Engagement and Customer Experience
That last example illustrates how experience sells, but video game company's are still selling a tangible product. How do we deliver on experience when it comes to service providers? The "math" is pretty much the same: the opportunity in this economy lies where business can meet or even exceed a customer's initial expectation of their buying experience. To understand what those expectations are, it's crucial to study your customers in detail and collect and use as much data from them as possible. Creating profiles of the different type of buyers that approach your business will help you learn how to appeal to each one on many different levels including the way they consume information and the way they make decisions. A lot of self-assessment is also required from every business to understand what they can be doing better to deliver on CX.
There is a lot of fertile ground in this budding economy in digital marketing even though it may not be easily apparent.

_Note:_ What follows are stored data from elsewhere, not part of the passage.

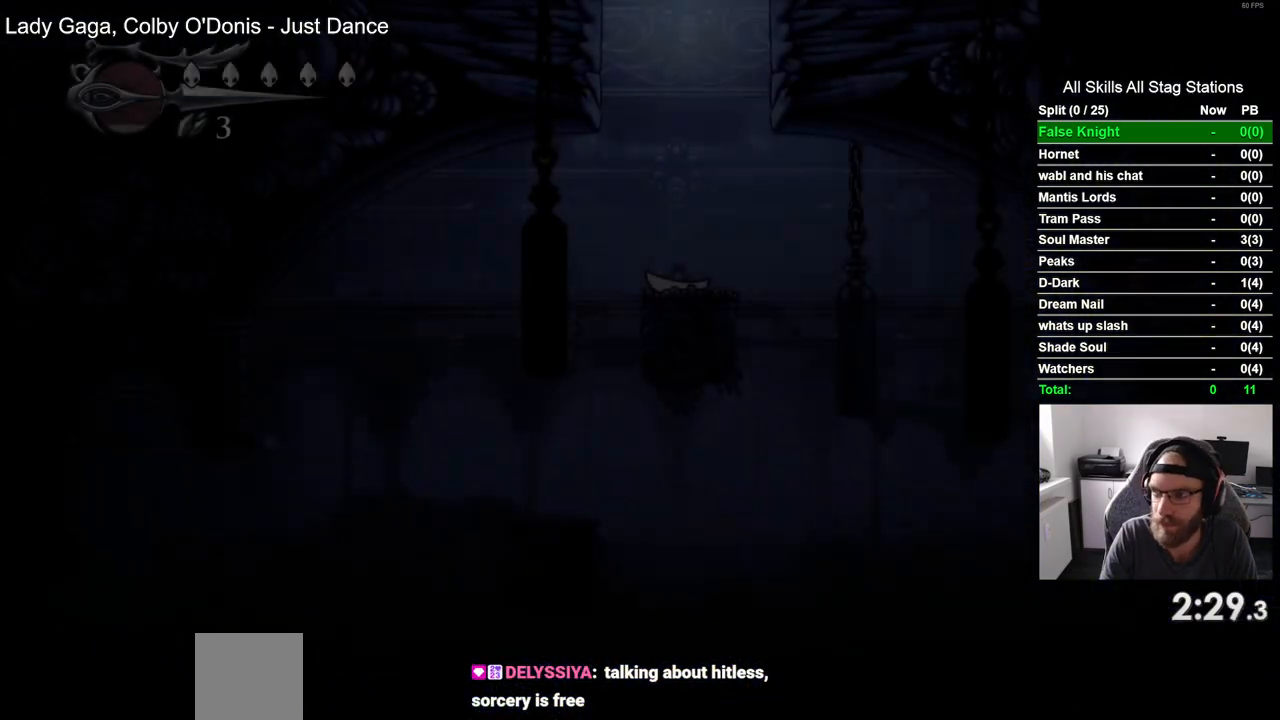
{"buttons": ["DPAD_RIGHT"], "left_stick": "center", "right_stick": "center", "events": []}
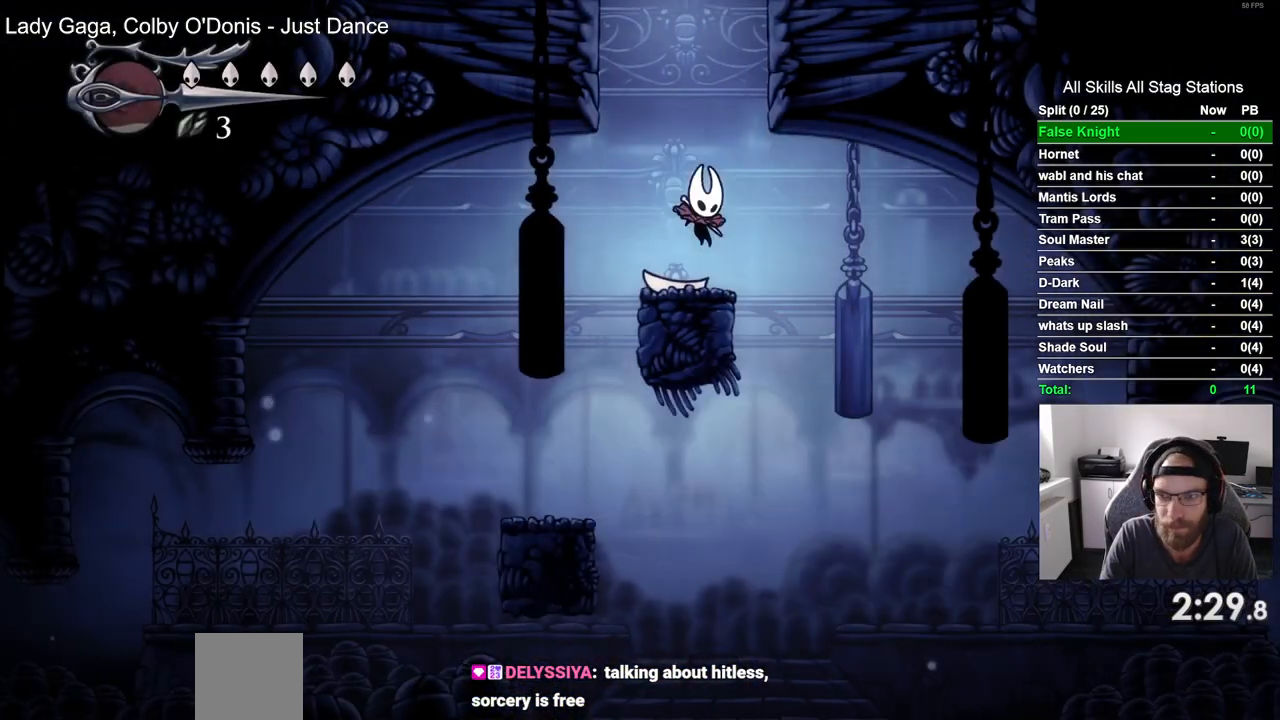
{"buttons": ["DPAD_UP"], "left_stick": "center", "right_stick": "center", "events": [[217, "DPAD_RIGHT", "up"], [267, "DPAD_LEFT", "down"], [500, "DPAD_LEFT", "up"], [500, "DPAD_UP", "down"]]}
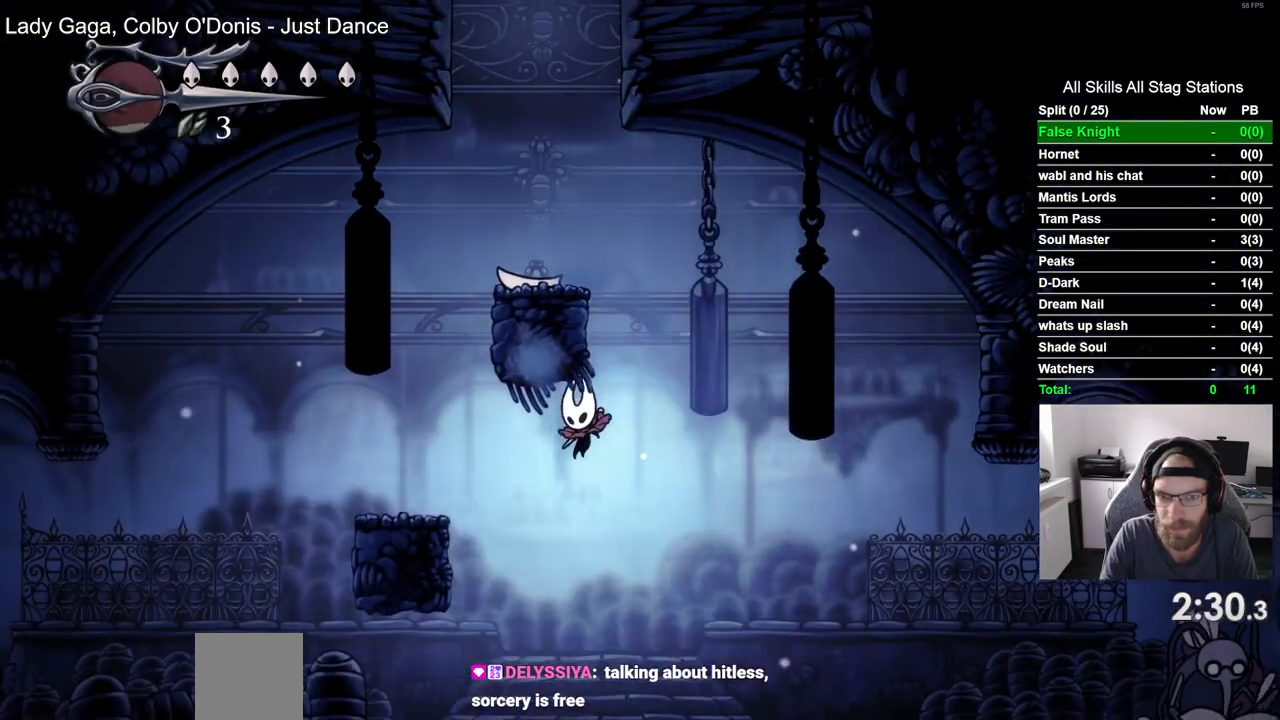
{"buttons": ["DPAD_RIGHT"], "left_stick": "center", "right_stick": "center", "events": [[50, "DPAD_UP", "up"], [83, "DPAD_RIGHT", "down"]]}
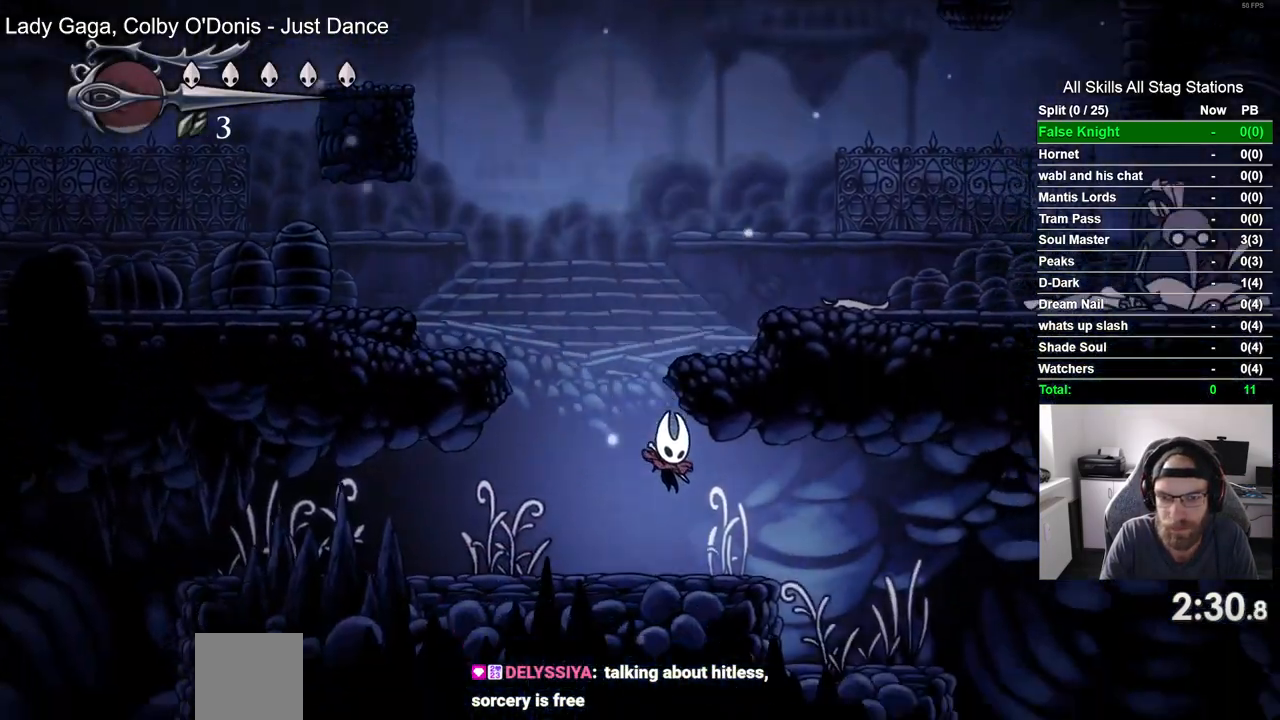
{"buttons": ["DPAD_RIGHT"], "left_stick": "center", "right_stick": "center", "events": [[83, "SQUARE", "down"], [283, "SQUARE", "up"]]}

What are your potential buyers looking for online? Why are they looking for it? When are they looking for it? What devices are they using?
All these questions give you answers on where you can improve CX. From intuitive design to content marketing and lead-conversion optimization, we are considering customer-experience throughout every level of how we do business and trying to drive the CX philosophy in the work we do for our clients. Our marketing strategies are aimed at driving engagement by improving customer experience elements for digital audiences. Learning and analyzing how your audience asks questions online and building informative original content to generate demand goes much further than providing basic product information. Customers are looking to be understood and cared for, so answering their questions as best as possible without them having to do too much searching is a compelling way to deliver on experience in this industry.